Dynamic Statistical Visualization in the Forward Search


The forward search is a powerful general method for detecting multiple masked outliers and for determining their effect on inferences about models fitted to data. From the monitoring of a series of statistics based on subsets of data of increasing size we obtain multiple views of any hidden structure. 

 

Often it happens that a lot of interesting features emerge unexpectedly during the progression of the forward search only when a specific combination of forward plots is inspected at the same time. Thus, the analyst should be able to interact with the plots and redefine or refine the links among them. In the absence of dynamic linking and interaction tools, the analyst risks to miss relevant hidden information. Therefore, in this toolbox we provide the user with flexible interaction tools.

 

Using option databrush in the graphical functions (e.g. resfwdplot or mdrplot) it is possible to select the trajectories of the monitoring residuals plot and to see them highlighted in the minimum deletion residual and in the scatter plot matrix. Similarly, it is possible to start brushing from the minimum deletion residual or from the scatter plot matrix and to see highlighted the corresponding trajectories in the monitoring residuals plot.

MATLAB includes a data brushing facility for marking observations on graphs and allowing the user to remove or save them to new variables. There is also a related data linking facility for connecting graphs with workspace variables, to automatically and interactively update them. In the Forward Search context the applicability of such powerful functions is limited by the fact that with the link function two graphs can be connected, and therefore brushed, only when they refer to the same variables in the workspace.

For example, linking the Monitoring Residuals Plot with the Scatter Plot Matrix is not possible, as the former refers to the residuals of the data units at each step of the search, while the latter refers to the unit values. Besides, line plots created with line and the gplotmatrix function in particular cannot be brushed with the standard MATLAB brush function.

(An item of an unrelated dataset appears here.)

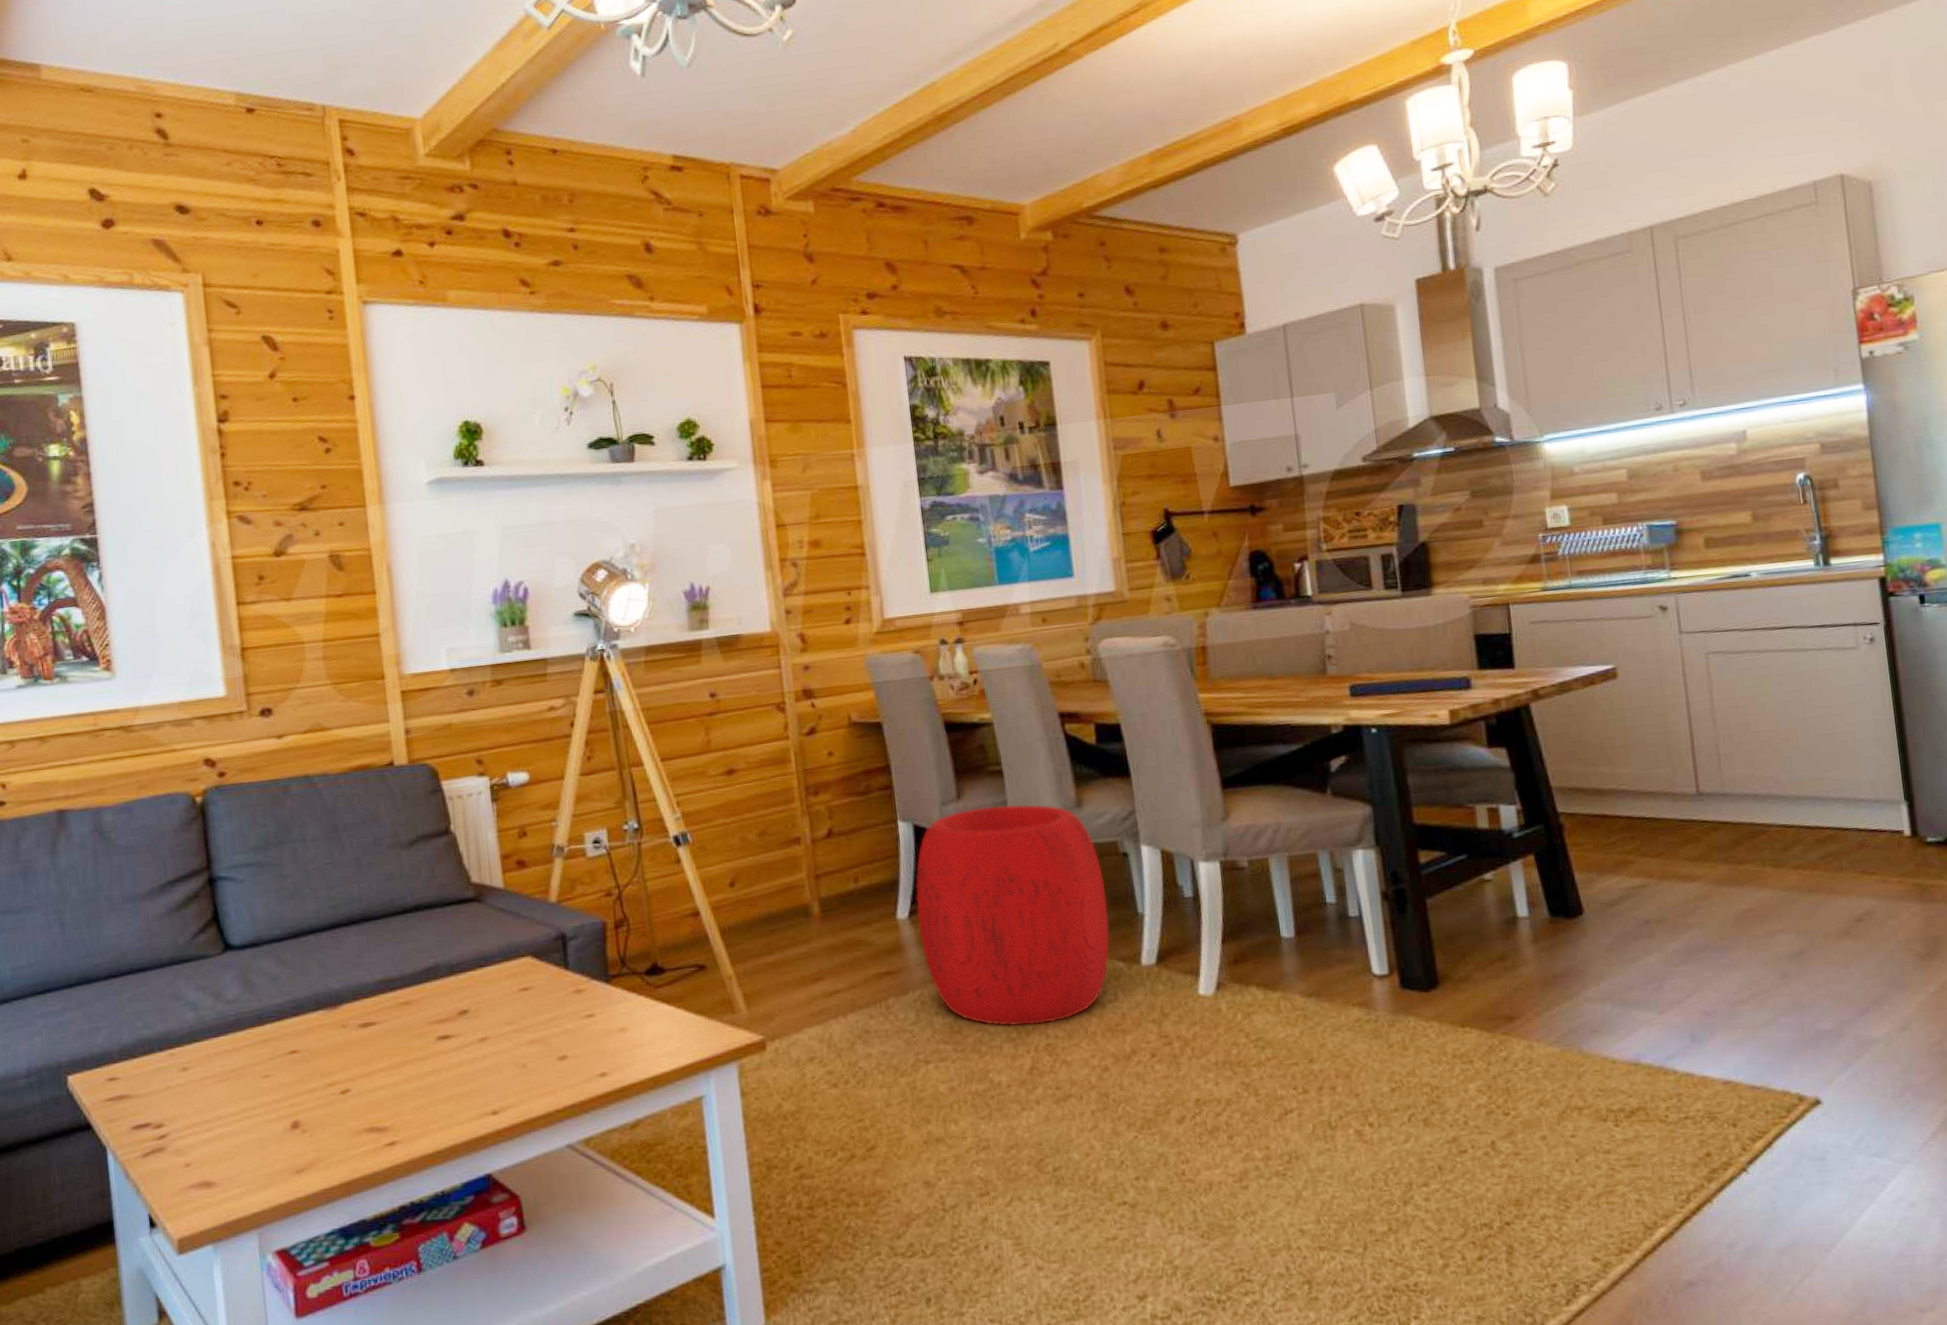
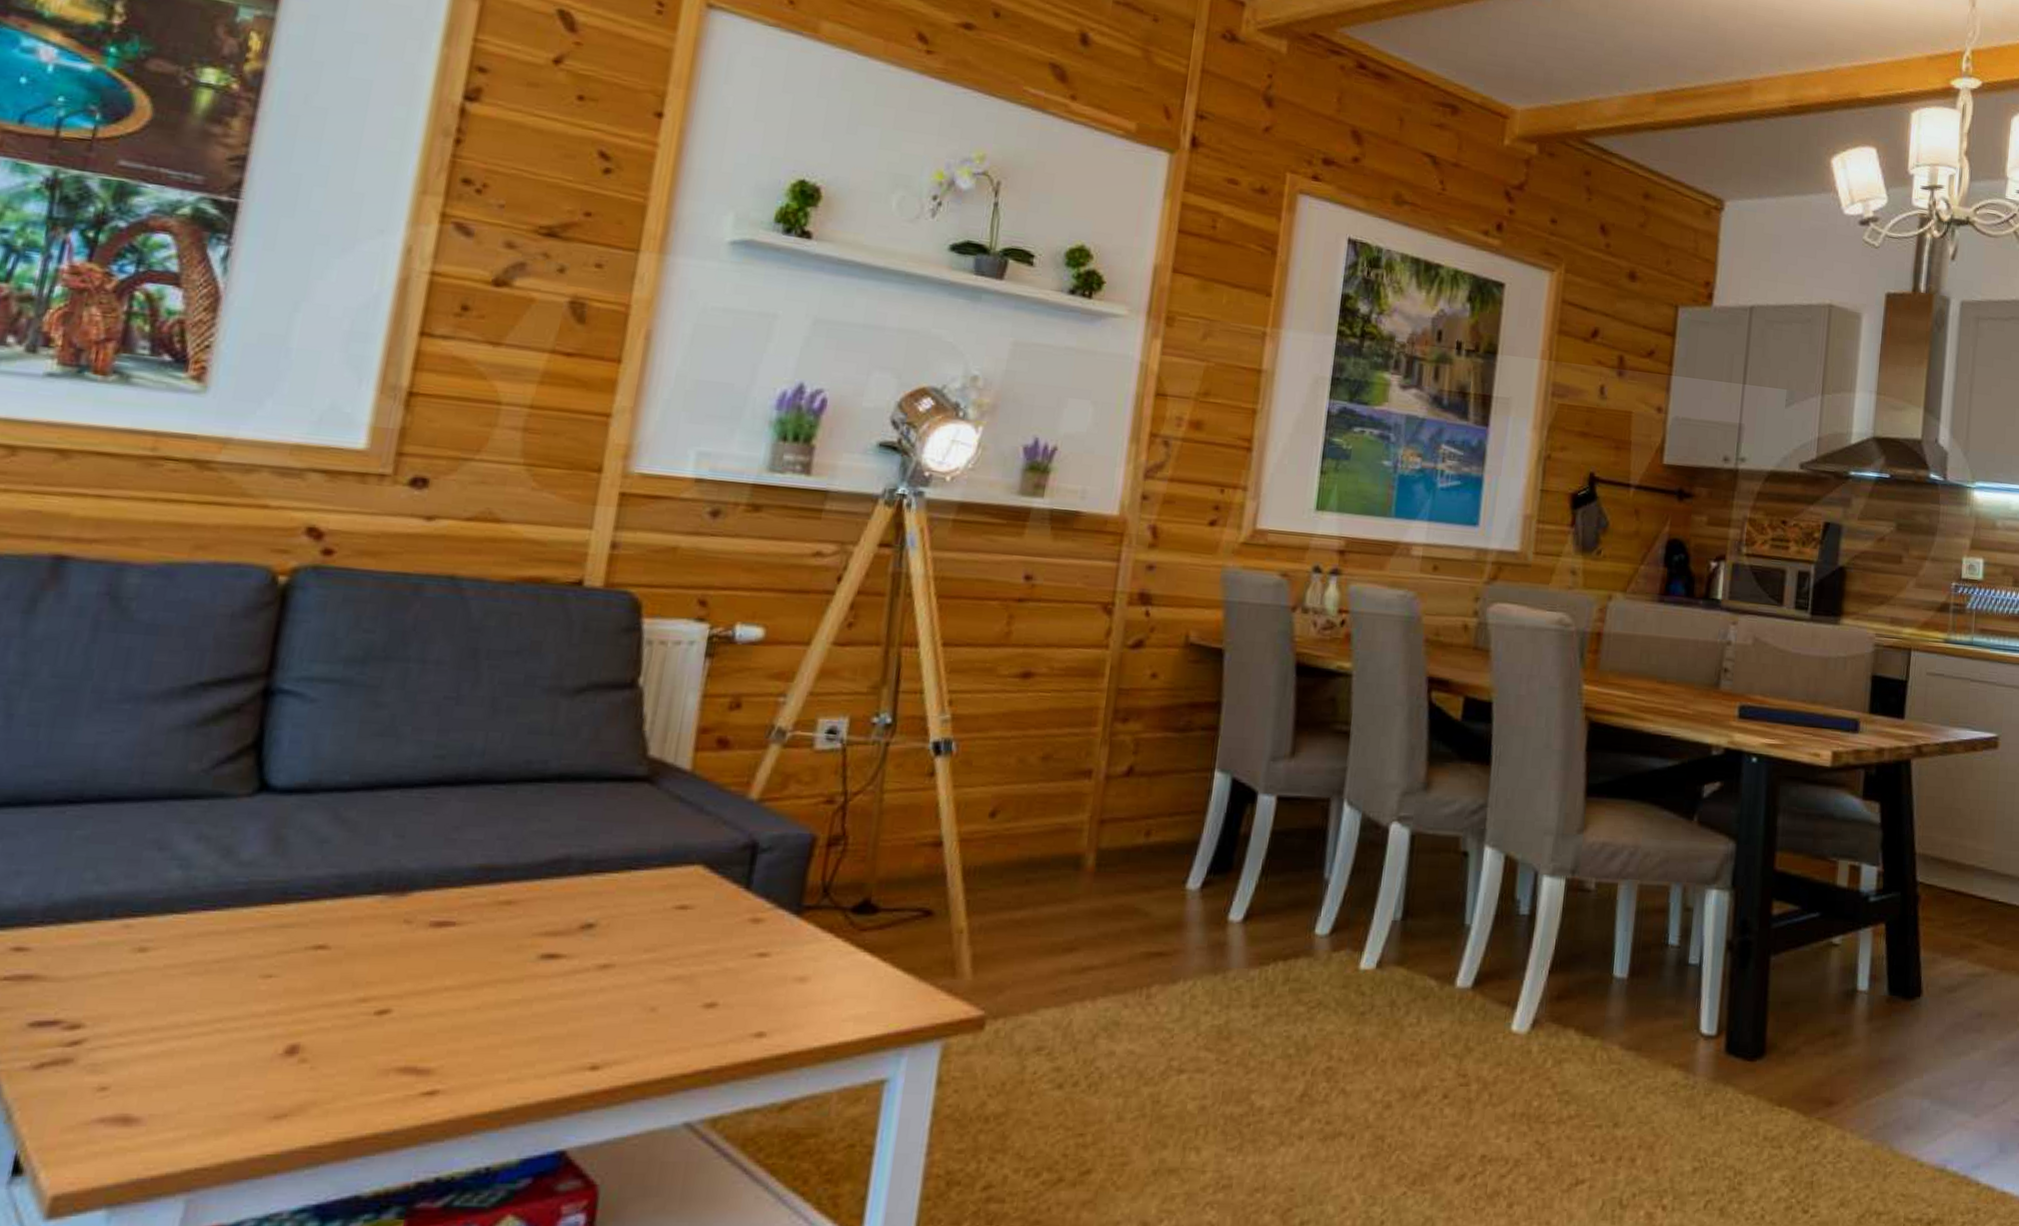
pouf: present [915,804,1110,1026] -> none [1207,770,1436,1042]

For these reasons in the FSDA toolbox we have re-implemented the brushing and linking facilities. In particular, we have adopted (and adapted to our needs) the  powerful selectdata function by John D'Errico, available at the MATLAB Central exchange user community (http://www.mathworks.com/matlabcentral/fileexchange/13857).

Brushing is implemented in the FSDA toolbox in two modalities. A non persistent modality where the selection can be done by the user only once and a persistent brushing where the selection can be repeated multiple times. In addition, there is a persistent non cumulative brush option, where every time a brushing action is performed previous selections are removed, and a cumulative one where each selection is highlighted and appropriately reported in the legend of the graphs involved.

The above features are complemented by our customized version of the standard Matlab datatip option that, once a point in a forward trajectory is selected reports in a a tooltip box relevant information about the associated unit(s) and the related statistics.